Wednesday, February 17, 2010

The 7 Principles of Supply Chain Management

The most requested article in the 10-year history of Supply Chain Management Review was one that appeared in our very first issue in the spring of 1997. Written by experts from the respected Logistics practice of Andersen Consulting (now Accenture), “The Seven Principles of Supply Chain Management,” layed out a clear and compelling case for excellence in supply chain management. The insights provided here remain remarkably fresh ten years later.

By David L. Anderson, Frank F. Britt, and Donavon J. Favre -- Supply Chain Management Review, 4/1/2007

*Principle 1: Segment customers based on the service needs of distinct groups and adapt the supply chain to serve these segments profitably.

*Principle 2: Customize the logistics network to the service requirements and profitability of customer segments.

*Principle 3: Listen to market signals and align demand planning accordingly across the supply chain, ensuring consistent forecasts and optimal resource allocation.

*Principle 4: Differentiate product closer to the customer and speed conversion across the supply chain.

*Principle 5: Manage sources of supply strategically to reduce the total cost of owning materials and services.

*Principle 6: Develop a supply chain-wide technology strategy that supports multiple levels of decision making and gives a clear view of the flow of products, services, and information.

*Principle 7: Adopt channel-spanning performance measures to gauge collective success in reaching the end-user effectively and efficiently.

Translating Principles into Practice
Reaping the Rewards

Managers increasingly find themselves assigned the role of the rope in a very real tug of war—pulled one way by customers' mounting demands and the opposite way by the company's need for growth and profitability. Many have discovered that they can keep the rope from snapping and, in fact, achieve profitable growth by treating supply chain management as a strategic variable.

These savvy managers recognize two important things:

1.

They think about the supply chain as a whole—all the links involved in managing the flow of products, services, and information from their suppliers' suppliers to their customers' customers (that is, channel customers, such as distributors and retailers).
2.

They pursue tangible outcomes—focused on revenue growth, asset utilization, and cost.

Rejecting the traditional view of a company and its component parts as distinct functional entities, these managers realize that the real measure of success is how well activities coordinate across the supply chain to create value for customers, while increasing the profitability of every link in the chain.

Our analysis of initiatives to improve supply chain management by more than 100 manufacturers, distributors, and retailers shows many making great progress, while others fail dismally. The successful initiatives that have contributed to profitable growth share several themes. They are typically broad efforts, combining both strategic and tactical change. They also reflect a holistic approach, viewing the supply chain from end to end and orchestrating efforts so that the whole improvement achieved—in revenue, costs, and asset utilization—is greater than the sum of its parts.

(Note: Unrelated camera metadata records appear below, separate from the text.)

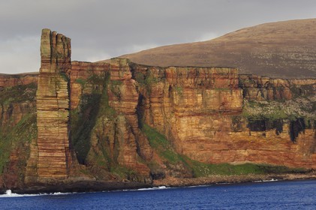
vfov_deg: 9.6
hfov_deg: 14.4
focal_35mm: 142
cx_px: 158
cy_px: 105
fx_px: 1250
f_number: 4
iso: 125
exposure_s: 1/640
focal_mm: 95
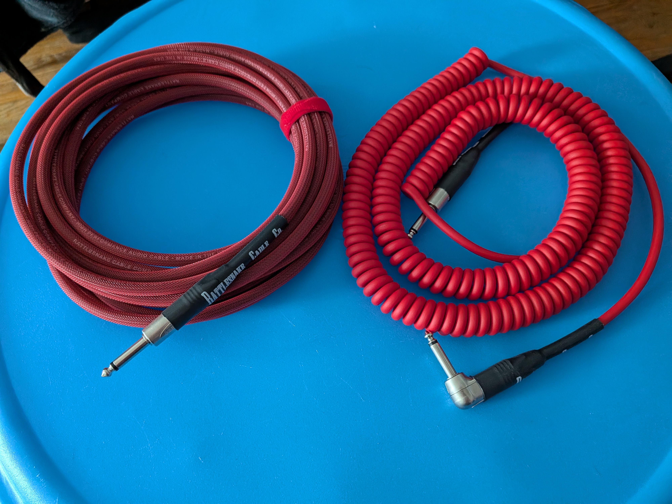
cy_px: 252
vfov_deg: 56.8
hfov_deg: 71.6
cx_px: 336
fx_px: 466
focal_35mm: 24
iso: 88
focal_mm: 4.53
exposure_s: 1/33.3
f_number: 1.7
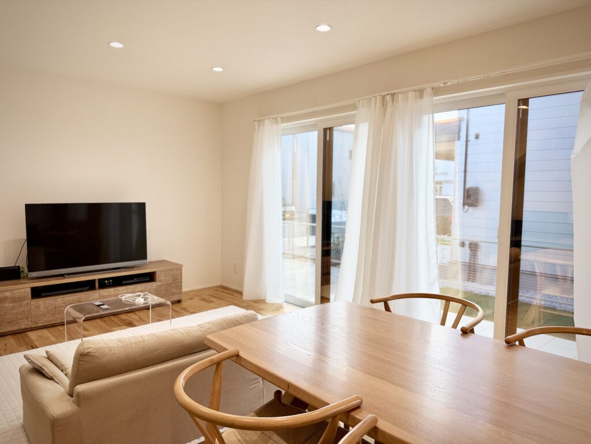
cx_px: 296
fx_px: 410
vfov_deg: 56.8
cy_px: 222
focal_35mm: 24
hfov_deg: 71.6
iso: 80
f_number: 1.78
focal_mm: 6.76
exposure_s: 1/387
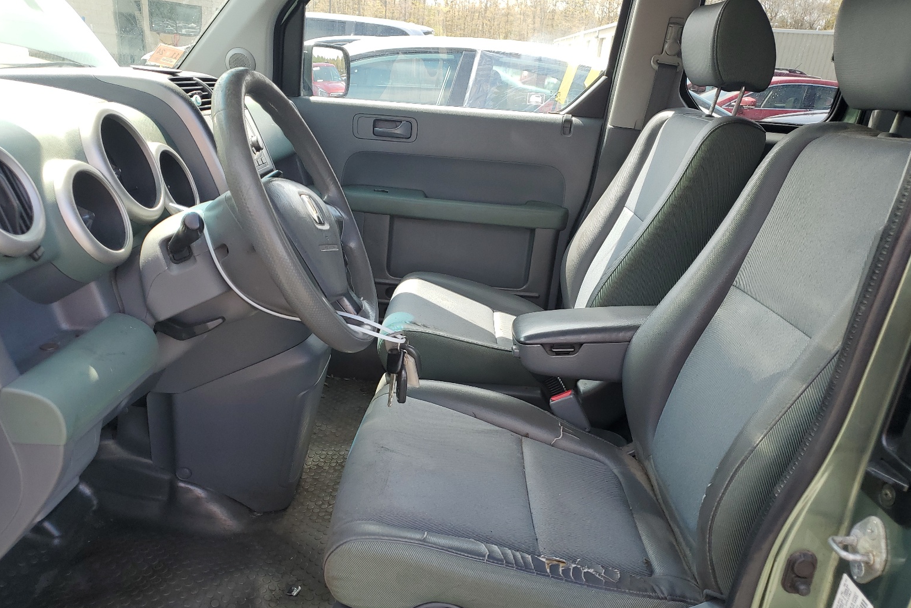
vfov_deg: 46.2
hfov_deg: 65.5
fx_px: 709
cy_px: 354
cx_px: 459
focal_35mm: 28
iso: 50
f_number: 1.5
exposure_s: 1/417
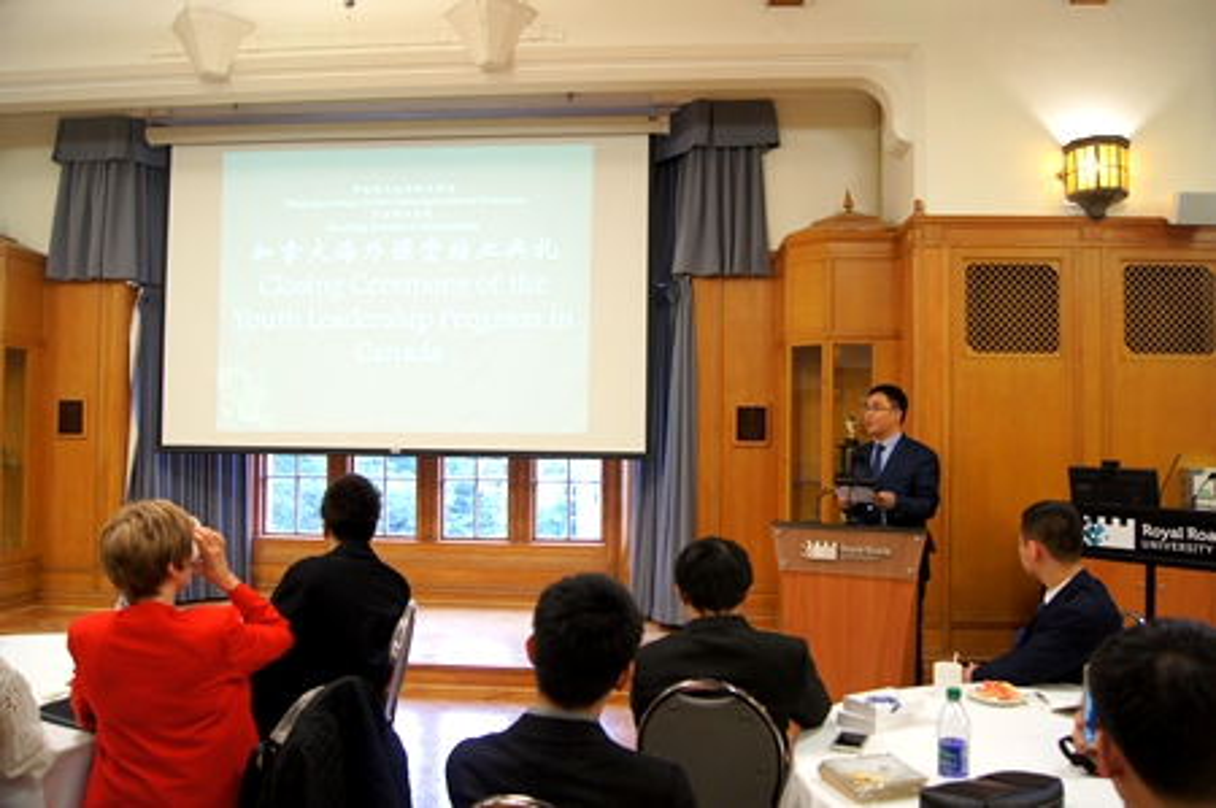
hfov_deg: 67.4
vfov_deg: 47.8
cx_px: 608
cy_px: 404
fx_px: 911
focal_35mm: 27
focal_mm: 18
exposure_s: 1/30
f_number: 4.5
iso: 800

Unsuccessful efforts likewise have a consistent profile. They tend to be functionally defined and narrowly focused, and they lack sustaining infrastructure. Uncoordinated change activity erupts in every department and function and puts the company in grave danger of “dying the death of a thousand initiatives.” The source of failure is seldom management's difficulty identifying what needs fixing. The issue is determining how to develop and execute a supply chain transformation plan that can move multiple, complex operating entities (both internal and external) in the same direction.